Indian prime minister Narendra Modi on Friday raised the issue of “unfortunate” attacks on Hindu temples in Australia at a joint address with visiting Australian counterpart Anthony Albanese.
Standing alongside the Australian prime minister who is on a four-day visit to India, Mr Modi said the spate of incidents has caused alarm in the country.
“Indian immigrants are the second largest expat community in Australia. They are making significant contributions to the Australian society and economy. It’s a matter of regret that for the last few weeks we have been getting regular news of attacks against temples,” Mr Modi said.
“It is only natural that this kind of news is very worrying and distressing for everyone in India.”
The concerns from the highest level during bilateral talks drew promises from the vising prime minister to give special protection to stop the threats.
“I expressed these feeling and concerns to PM Albanese and he has assured me that the safety of the Indian community will be a special priority for him.
“Our teams will remain in regular contact on this subject and will offer each other all possible support.”
The topic that has recently become a sore point in Australia-India relations came up after Mr Albanese received a grand welcome first in Mr Modi’s home state Gujarat, followed by his visit to Mumbai, where he became the first foreign leader to set foot on India’s first domestically built aircraft carrier INS Vikrant, before arriving in Delhi.
The Indian High Commission in Canberra took notice of at least three incidents where Hindu temples were defaced with anti-India graffiti in January. It condemned the “glorification of anti-Indian terrorists” and said the “frequency and impunity” of attacks are alarming.
The spate of attacks came after public protests by supporters of the secessionist Sikh movement seeking a break-away state for Sikhs to be called Khalistan.
The Indian government has opposed the secession movement in the US, UK, and Canada, and as well as wherever the groups operate, demanding action against similar attacks in the past.
Mr Modi, who is the leader of the ruling Hindu nationalist Bhartiya Janata Party (BJP), raised the issue in bilateral talks that also canvassed security, trade and cultural ties.
Mr Albanese did not touch upon Mr Modi’s comments during the press conference but said the two leaders have agreed on an “early conclusion” of the ambitious Comprehensive Economic Cooperation Agreement “as soon as possible” without giving a deadline.
“I am hopeful that we will be able to finalise that this year,” Mr Albanese told reporters.
The CECA which was launched in May 2011 is stalled in negotiations. The negotiations were suspended in 2016 after nine rounds of negotiations as the talks were gridlocked. Negotiations resumed in 2021 but a deal has yet proved to be elusive.

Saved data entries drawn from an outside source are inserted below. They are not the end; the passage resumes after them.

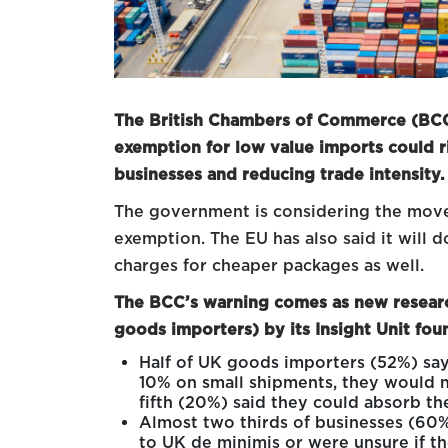
The British Chambers of Commerce (BCC)
exemption for low value imports could r
businesses and reducing trade intensity.
The government is considering the move 
exemption. The EU has also said it will
charges for cheaper packages as well.
The BCC’s warning comes as new resear
goods importers) by its Insight Unit fou
Half of UK goods importers (52%) say 
10% on small shipments, they would n
fifth (20%) said they could absorb th
Almost two thirds of businesses (60
to UK de minimis or were unsure if t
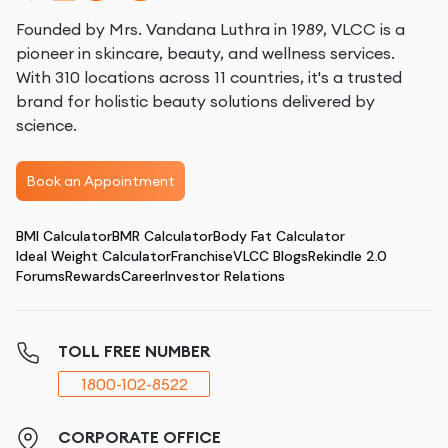
Founded by Mrs. Vandana Luthra in 1989, VLCC is a
pioneer in skincare, beauty, and wellness services.
With 310 locations across 11 countries, it's a trusted
brand for holistic beauty solutions delivered by
science.
Book an Appointment
BMI Calculator
BMR Calculator
Body Fat Calculator
Ideal Weight Calculator
Franchise
VLCC Blogs
Rekindle 2.0
Forums
Rewards
Career
Investor Relations
TOLL FREE NUMBER
1800-102-8522
CORPORATE OFFICE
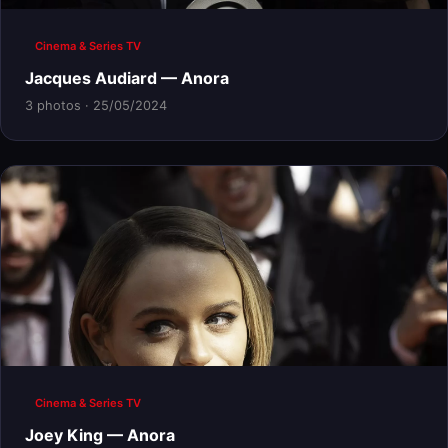
Cinema & Series TV
Jacques Audiard — Anora
3 photos · 25/05/2024
Cinema & Series TV
Joey King — Anora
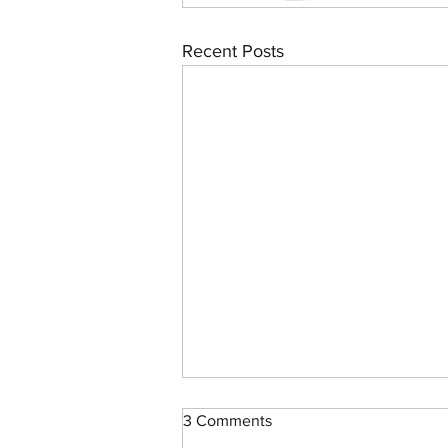
Recent Posts
3 Comments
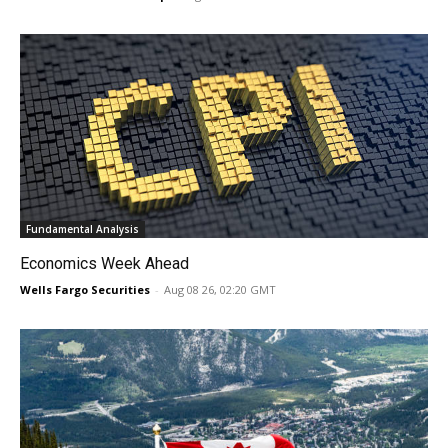
Fundamental Analysis
Economics Week Ahead
Wells Fargo Securities
-
Aug 08 26, 02:20 GMT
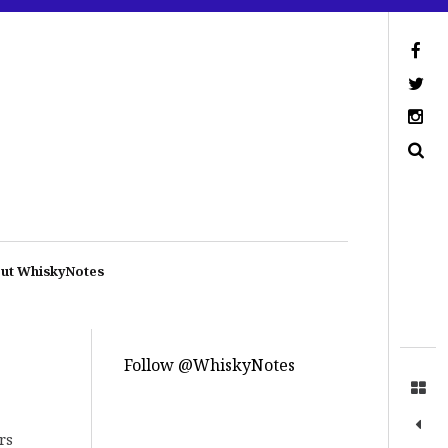
ut WhiskyNotes
Follow @WhiskyNotes
rs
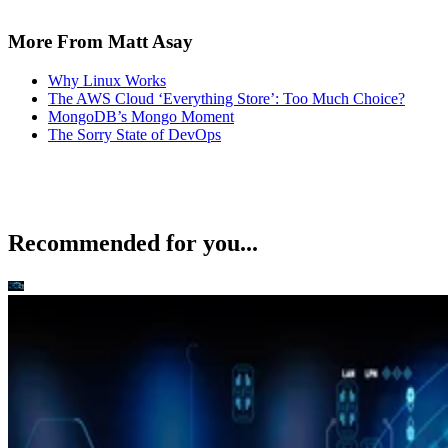
More From Matt Asay
Why Linux Works
The AWS Cloud ‘Everything Store’: Too Much Choice?
MongoDB’s Mongo Moment
The Sorry State of DevOps
Recommended for you...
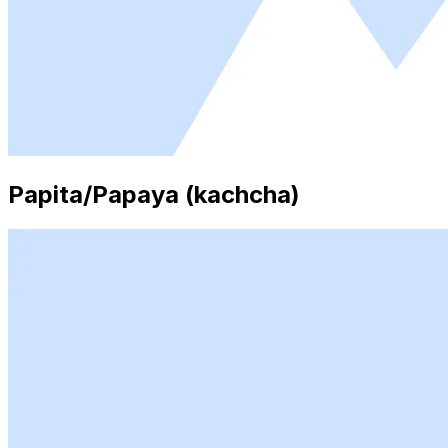
Papita/Papaya (kachcha)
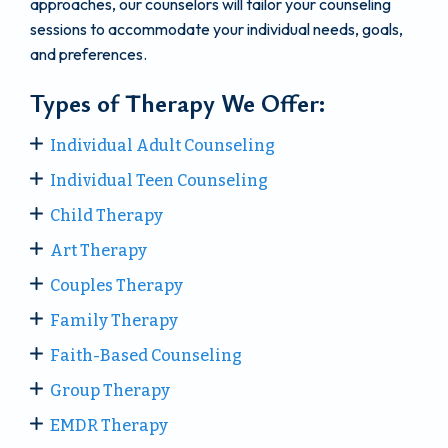
approaches, our counselors will tailor your counseling
sessions to accommodate your individual needs, goals,
and preferences.
Types of Therapy We Offer:
Individual Adult Counseling
Individual Teen Counseling
Child Therapy
Art Therapy
Couples Therapy
Family Therapy
Faith-Based Counseling
Group Therapy
EMDR Therapy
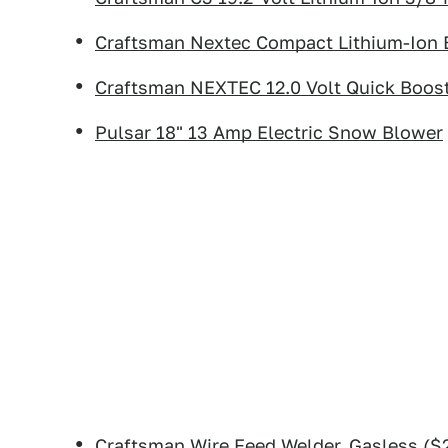
Craftsman Nextec Compact Lithium-Ion 
Craftsman NEXTEC 12.0 Volt Quick Boost
Pulsar 18" 13 Amp Electric Snow Blower
Craftsman Wire Feed Welder, Gasless
($2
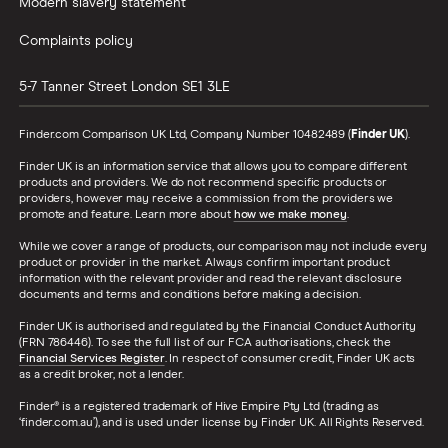
Modern slavery statement
Complaints policy
5-7 Tanner Street
London
SE1 3LE
Finder.com Comparison UK Ltd, Company Number 10482489 (
Finder UK
).
Finder UK is an information service that allows you to compare different
products and providers. We do not recommend specific products or
providers, however may receive a commission from the providers we
promote and feature. Learn more about
how we make money
.
While we cover a range of products, our comparison may not include every
product or provider in the market. Always confirm important product
information with the relevant provider and read the relevant disclosure
documents and terms and conditions before making a decision.
Finder UK is authorised and regulated by the Financial Conduct Authority
(FRN 786446). To see the full list of our FCA authorisations, check the
Financial Services Register
. In respect of consumer credit, Finder UK acts
as a credit broker, not a lender.
Finder® is a registered trademark of Hive Empire Pty Ltd (trading as
‘finder.com.au’), and is used under license by Finder UK. All Rights Reserved.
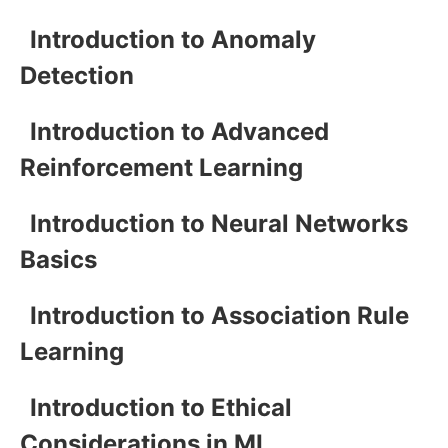
Introduction to Anomaly
Detection
Introduction to Advanced
Reinforcement Learning
Introduction to Neural Networks
Basics
Introduction to Association Rule
Learning
Introduction to Ethical
Considerations in ML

“This transformational deal will realise the full potential of the bilateral economic relationship, creating new employment opportunities and raising living standards for the people of both Australia and India.”
The two leaders did not directly discuss Russia’s war against Ukraine but Mr Albanese said they discussed an “increasingly uncertain global security environment” and work towards a stable and open Indo-Pacific region.
He said topics of “migration and mobility arrangement” for students, researchers and professionals are also being negotiated by the officials.
Before holding closed-door talks with Mr Modi in Hyderabad House, the Australian prime minister arrived at the presidential palace on Friday to receive a guard of honour.
Mr Albanese said: “Australia and India are great friends. We are partners and we are building that partnership even stronger each and every day.”
Mr Albanese invited Mr Modi to attend a summit of the Quad member countries to be held in Australia in May while the Indian prime minister invited his Australian counterpart for the G20 leaders summit in September.
The Australian prime minister also fielded a question on the recent raid by Indian tax officials on the BBC offices in New Delhi and Mumbai after the broadcaster aired a documentary that was critical of Modi.
“Australia stands up for press freedom. But India is a great democracy, and to dismiss that is, I think, wrong…. Where there are differences or issues to be raised, we raise them privately and appropriately,” he said.
The Australian leader celebrated the Indian festival of Holi on Thursday and briefly attended the fourth Cricket Test between Australia and India in a stadium in Ahmedabad.
Mr Albanese, who first arrived in India on a backpacking trip in the 90s, described “the moment as one of the highlights of his life” as he joined Mr Modi to do a lap of honour around the stadium in a specially designed “chariot”.
“It sure is (different) – it’s a highlight of my life being here today, and India and Australia have a great friendship,” Mr Albanese told reporters comparing it to his backpacking trip.
In another highlight from his trip, Mr Albanese called India a “top tier” defence partner.
He announced that Indian forces will join the massive Talisman Sabre war games, the largest bilateral exercise between Australian and US forces, for the first time in Australia this year.
He also confirmed that Australia would host its maiden Malabar naval exercises with the US, India and Japan this year.